## Prompt A:
Copy the passage of the pre-1900 bike thread below from "# Pre-1900 bike" up to and including "bricycle (Jul 15, 2015)".
## Prompt B:
Carry on the pre-1900 bike thread below from the point where it stops.

# Pre-1900 bike



## Luchotocado (Jul 15, 2015)

Anybody have an idea of what bike this is? All seller says is it has wooden wheels and he thinks its from 1898.


----------



## bricycle (Jul 15, 2015)

I swear 50 to 75% of TOC bikes never come with identification.......
Good starter bike...long chain.


----------



## Luchotocado (Jul 15, 2015)

bricycle said:


> I swear 50 to 75% of TOC bikes never come with identification.......
> Good starter bike...long chain.




Any idea on value?


----------



## Iverider (Jul 15, 2015)

Hard to put a value on it without seeing better pictures. Detail shots of the rear parts of the frame (where rear axle mounts in particular) any lugged areas on the frame, how the seat post is clamped and a close up of Chainring may better help discern what this is.

## Excerpted records:
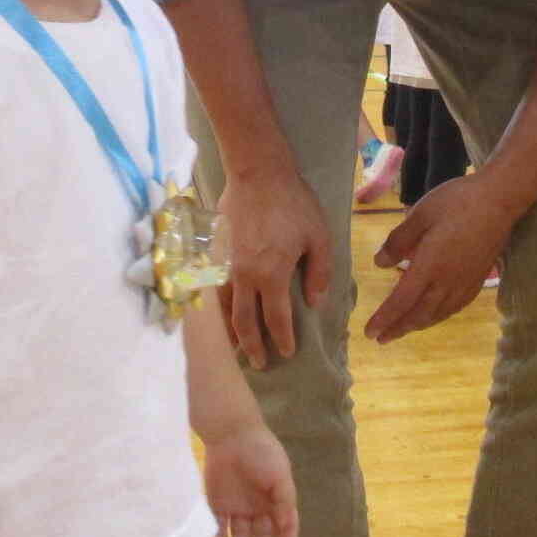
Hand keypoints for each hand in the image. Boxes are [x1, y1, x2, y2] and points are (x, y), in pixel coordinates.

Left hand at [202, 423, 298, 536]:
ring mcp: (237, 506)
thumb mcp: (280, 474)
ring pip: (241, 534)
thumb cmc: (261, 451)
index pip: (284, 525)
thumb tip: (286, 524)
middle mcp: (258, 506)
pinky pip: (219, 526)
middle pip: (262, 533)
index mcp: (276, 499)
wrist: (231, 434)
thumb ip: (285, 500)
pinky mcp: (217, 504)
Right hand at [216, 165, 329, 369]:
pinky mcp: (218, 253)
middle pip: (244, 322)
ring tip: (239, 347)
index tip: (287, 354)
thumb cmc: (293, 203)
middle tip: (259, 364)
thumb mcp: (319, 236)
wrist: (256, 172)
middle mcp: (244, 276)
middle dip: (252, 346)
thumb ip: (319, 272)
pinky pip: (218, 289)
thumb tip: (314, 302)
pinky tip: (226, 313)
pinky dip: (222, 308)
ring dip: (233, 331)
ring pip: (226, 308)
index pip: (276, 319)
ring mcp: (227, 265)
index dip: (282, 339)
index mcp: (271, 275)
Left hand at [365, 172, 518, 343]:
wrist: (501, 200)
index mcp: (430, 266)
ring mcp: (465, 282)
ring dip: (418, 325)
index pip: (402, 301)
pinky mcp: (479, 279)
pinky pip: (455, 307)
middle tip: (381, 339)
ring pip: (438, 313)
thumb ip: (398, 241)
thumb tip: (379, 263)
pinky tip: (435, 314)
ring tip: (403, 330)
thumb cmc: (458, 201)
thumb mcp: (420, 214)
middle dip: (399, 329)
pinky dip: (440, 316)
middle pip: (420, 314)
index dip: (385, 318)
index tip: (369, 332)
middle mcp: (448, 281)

## Your response A:
# Pre-1900 bike



## Luchotocado (Jul 15, 2015)

Anybody have an idea of what bike this is? All seller says is it has wooden wheels and he thinks its from 1898.


----------



## bricycle (Jul 15, 2015)

## Your response B:
----------



## bricycle (Jul 15, 2015)

well part wise.... block chain $100-$130, pedals is good are $150+, true all wood wheels are $300 pr.
I used to pay $300-$600 for these.


----------



## Luchotocado (Jul 15, 2015)




----------



## bricycle (Jul 15, 2015)

love the "star wheel" style axle adjuster! looks about 1895-6 maybe the coveted "Christie saddle" if it wasn't hard, it might be worth $400+
Pedals not bad but are/may be missing the dust caps (impossible to find).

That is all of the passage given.